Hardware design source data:
= = = =

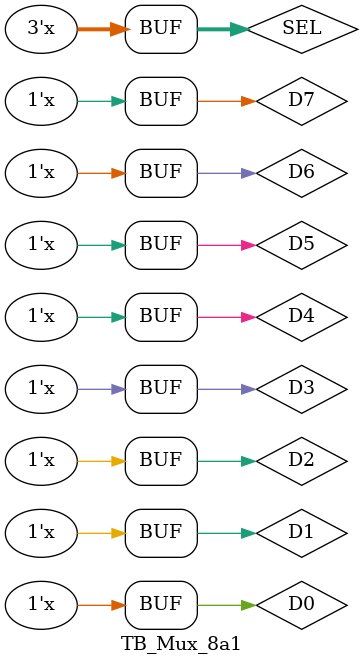
<source format=v>
`timescale 1ns / 1ps


module TB_Mux_8a1(

    );
    
    // inputs
    reg [2:0] SEL;
    reg D0, D1, D2, D3, D4, D5, D6, D7;
    
    // outputs
    wire out;

    // instantiate
    Mux_8a1 UUT (SEL, D0, D1, D2, D3, D4, D5, D6, D7, out);

    // stimulus
    initial begin 
        D0 = 6'd0;
        D1 = 6'd1;
        D2 = 6'd2;
        D3 = 6'd3;
        D4 = 6'd4;
        D5 = 6'd5;
        D6 = 6'd6;
        D7 = 6'd7;        
        SEL = 6'b000;
    end
    
    always #10 SEL[0] = ~SEL[0];
    always #20 SEL[1] = ~SEL[1];
    always #40 SEL[2] = ~SEL[2];
    
    always #80 D0 = ~D0;
    always #160 D1 = ~D1;
    always #320 D2 = ~D2;
    always #640 D3 = ~D3;
    always #1280 D4 = ~D4;
    always #2560 D5 = ~D5;
    always #5120 D6 = ~D6;
    always #10240 D7 = ~D7;
    
endmodule

</source>
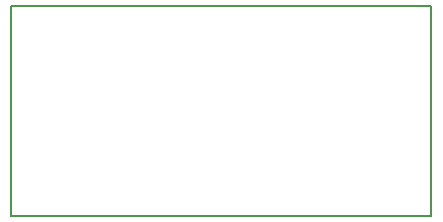
<source format=gbr>
G04 #@! TF.GenerationSoftware,KiCad,Pcbnew,(2017-08-02 revision 9760937)-master*
G04 #@! TF.CreationDate,2017-09-04T14:54:41-05:00*
G04 #@! TF.ProjectId,lofive,6C6F666976652E6B696361645F706362,0*
G04 #@! TF.SameCoordinates,Original*
G04 #@! TF.FileFunction,Profile,NP*
%FSLAX46Y46*%
G04 Gerber Fmt 4.6, Leading zero omitted, Abs format (unit mm)*
G04 Created by KiCad (PCBNEW (2017-08-02 revision 9760937)-master) date Mon Sep  4 14:54:41 2017*
%MOMM*%
%LPD*%
G01*
G04 APERTURE LIST*
%ADD10C,0.150000*%
G04 APERTURE END LIST*
D10*
X101600000Y-109220000D02*
X101600000Y-127000000D01*
X137160000Y-109220000D02*
X101600000Y-109220000D01*
X137160000Y-127000000D02*
X137160000Y-109220000D01*
X101600000Y-127000000D02*
X137160000Y-127000000D01*
M02*

</source>
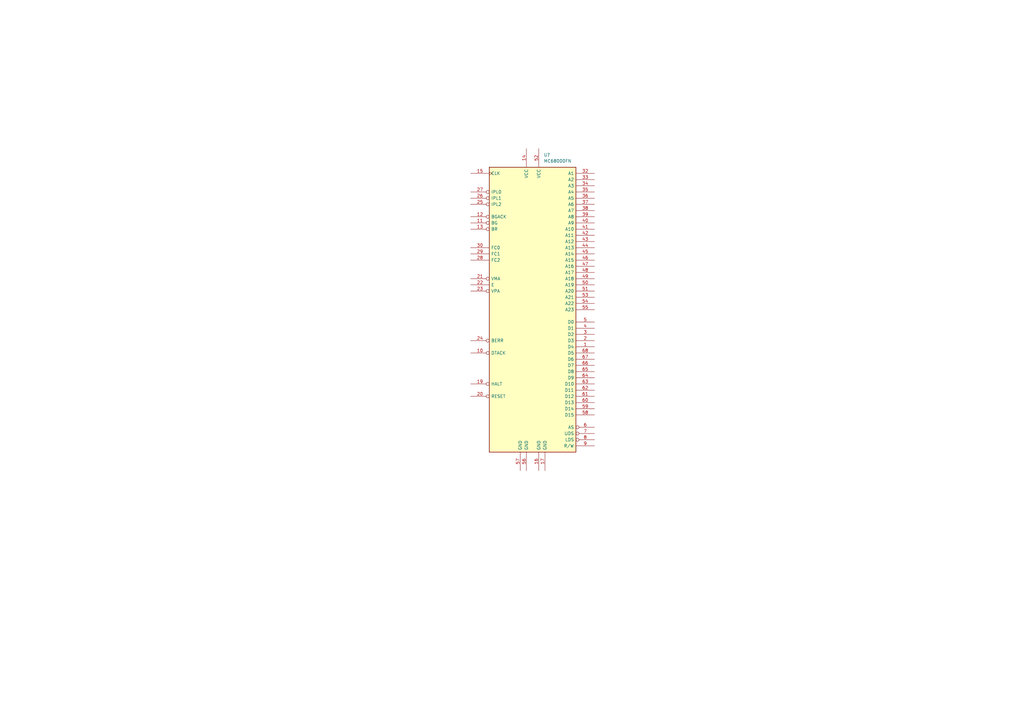
<source format=kicad_sch>
(kicad_sch (version 20211123) (generator eeschema)

  (uuid 22ba4783-b981-4b47-9721-969f2fa21fdc)

  (paper "A3")

  (title_block
    (title "CPU")
  )

  


  (symbol (lib_id "CPU_NXP_68000:MC68000FN") (at 218.44 127 0) (unit 1)
    (in_bom yes) (on_board yes) (fields_autoplaced)
    (uuid 76104abb-affd-4cd8-bac9-8853e54dab08)
    (property "Reference" "U?" (id 0) (at 222.9994 63.5 0)
      (effects (font (size 1.27 1.27)) (justify left))
    )
    (property "Value" "MC68000FN" (id 1) (at 222.9994 66.04 0)
      (effects (font (size 1.27 1.27)) (justify left))
    )
    (property "Footprint" "Package_LCC:PLCC-68" (id 2) (at 199.39 69.85 0)
      (effects (font (size 1.27 1.27)) hide)
    )
    (property "Datasheet" "http://www.nxp.com/files/32bit/doc/ref_manual/MC68000UM.pdf" (id 3) (at 218.44 127 0)
      (effects (font (size 1.27 1.27)) hide)
    )
    (pin "1" (uuid aad5b809-fc8b-4618-8503-33387c68431e))
    (pin "10" (uuid 7e02cc70-001a-4e11-ac86-a77e3f6cb4c9))
    (pin "11" (uuid 32b2c301-5285-46d7-8607-40fe5be2f199))
    (pin "12" (uuid 1a332ebb-0e6c-4659-9876-d909df096885))
    (pin "13" (uuid acb0e1a6-9ce0-494b-883b-fca92471d461))
    (pin "14" (uuid b98f0dd1-d7ec-40a6-be8e-439e813af263))
    (pin "15" (uuid b9efcd6c-bf46-403a-9a52-0feb7c0b6306))
    (pin "16" (uuid 37fb40ca-5216-4a5d-92f0-e306a7114ef5))
    (pin "17" (uuid e7158903-abc5-46c2-9752-a3171057b16d))
    (pin "18" (uuid c1ee4753-fc44-435a-8de5-35d95ab7dead))
    (pin "19" (uuid 81f64d7f-a86b-48b5-beef-d7dbf2a59f95))
    (pin "2" (uuid bef55542-6bc2-49aa-b7ac-c6a7779518de))
    (pin "20" (uuid e218f5ea-be13-45ea-bbb0-d4ac0b61c01c))
    (pin "21" (uuid 51a99761-da0e-4162-b426-6f8639afadd9))
    (pin "22" (uuid dd9c4730-ab60-42cf-a870-aad5f9a879a9))
    (pin "23" (uuid 195cc1ac-f92f-487e-88f2-c39bae92f585))
    (pin "24" (uuid be94a5fa-b2ea-47b9-8233-1c7e1399cc88))
    (pin "25" (uuid 49e206d1-0469-40ae-b957-ce1ef4b3cd86))
    (pin "26" (uuid 58b81320-e900-4488-8590-757e74ce7a46))
    (pin "27" (uuid dad01384-842f-47c1-917c-dc857e078ba7))
    (pin "28" (uuid 60d70e2d-10c9-4e4e-84bc-403bfe265e9f))
    (pin "29" (uuid c4a965d9-e6bb-421c-9a16-bd89160a1928))
    (pin "3" (uuid c1a7bb83-8bf1-40b4-8e3e-49d5856dea98))
    (pin "30" (uuid 4f1acbf5-3885-4b3c-9b9b-71b5bcd03ec8))
    (pin "31" (uuid df756547-0bc7-45b9-bf97-02e81f472c12))
    (pin "32" (uuid e5ce6eff-da09-4e5a-80d6-ef2a10d8f075))
    (pin "33" (uuid 1641074a-31a3-4793-9191-3fc6aff6a30d))
    (pin "34" (uuid ed5606f8-a99f-4227-a4c0-8fa59e8f11e8))
    (pin "35" (uuid 7ca4e1a0-f927-4c78-8b03-57c7d4d9b388))
    (pin "36" (uuid cf852ceb-e38b-4165-9b4f-fdfa385660d5))
    (pin "37" (uuid 2a683de3-4366-4700-b1eb-50fed23f9c2e))
    (pin "38" (uuid 2ccacd71-d891-4798-8b65-fcf29f30c279))
    (pin "39" (uuid e7dab50c-02ce-4017-9da3-f3fee904df70))
    (pin "4" (uuid c841eeba-72c1-4418-8cac-0470f5730bf9))
    (pin "40" (uuid 40992db4-7a04-43da-b03a-960587815133))
    (pin "41" (uuid b3fbba7c-d115-450a-9975-c92e4fd68549))
    (pin "42" (uuid 2cde8c02-9272-4933-ad93-c6ccbf9a4419))
    (pin "43" (uuid 17a35fb9-7160-4b90-b226-a75724f7fee4))
    (pin "44" (uuid 6168a3f4-0a8a-403a-8841-bc5d90557dc1))
    (pin "45" (uuid 9bcced06-c76b-47b5-b896-99b509376df8))
    (pin "46" (uuid 685895b8-afcd-418c-821f-4d8bcccf76b8))
    (pin "47" (uuid ae8a07cc-65ae-42f1-9517-0b213e079b42))
    (pin "48" (uuid 25897cbc-4c02-4714-862e-c984a1e6e94e))
    (pin "49" (uuid b9c63792-d49c-4bcd-88d4-48bfd5ef3d9f))
    (pin "5" (uuid 9311dc2c-d8a2-4ae3-96d0-02911551167f))
    (pin "50" (uuid 628316e8-c1fe-4d16-adab-1ff171b03235))
    (pin "51" (uuid bb48a9ba-f524-4ddc-b33c-52aa77ae2341))
    (pin "52" (uuid 33091aa5-3dc0-4747-b894-c54ee3039966))
    (pin "53" (uuid dd1d872c-a65f-483b-8379-db79f3f4cffc))
    (pin "54" (uuid b1f38084-3bbe-42f2-90aa-473569e228e8))
    (pin "55" (uuid 3e9b98ae-533a-45b7-841c-f41367abddcd))
    (pin "56" (uuid 78ac293d-8a96-4137-9168-7f51c506f5ff))
    (pin "57" (uuid 8f71a088-9c07-4e34-abd6-107ef72530ca))
    (pin "58" (uuid e674e162-b66a-4660-9c0d-daadcb1c0721))
    (pin "59" (uuid 6002e781-8db3-4370-b9d9-b9699b755ffc))
    (pin "6" (uuid bf2b78a9-e6b4-4024-b71d-9a3b0d89ef65))
    (pin "60" (uuid 84a28c6f-f7e7-42fb-a616-19797a8cbc19))
    (pin "61" (uuid 925df257-cff3-4f82-83b7-ceb61884acca))
    (pin "62" (uuid ac0fbbb6-9127-4edc-bcbe-5b061f593335))
    (pin "63" (uuid 20daf589-31dc-4268-a3fa-aa06817a6dcc))
    (pin "64" (uuid 1eb073a0-91bc-4833-8634-ee66bb956a41))
    (pin "65" (uuid 5d71db65-5b86-4c86-a829-aa87b36b4848))
    (pin "66" (uuid feb8fc4d-d9f3-410d-9227-a42ce6acdef2))
    (pin "67" (uuid a315548a-d3d0-4dba-8b41-7dec1cf4eabd))
    (pin "68" (uuid 57a288a9-cd0b-48a8-bf6e-995d41306858))
    (pin "7" (uuid 33231361-6839-47dc-a73f-324b68ce02e6))
    (pin "8" (uuid b0141695-3cc8-447b-8b9f-91a8d23b80cb))
    (pin "9" (uuid 056c9c36-b387-4646-86d7-04050dba8305))
  )
)

</source>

= = = =

= WRITTEN TASK =
Work out how many lines of the entries contain the word "revision", and answer with that number alone.

= YOUR RESPONSE =
2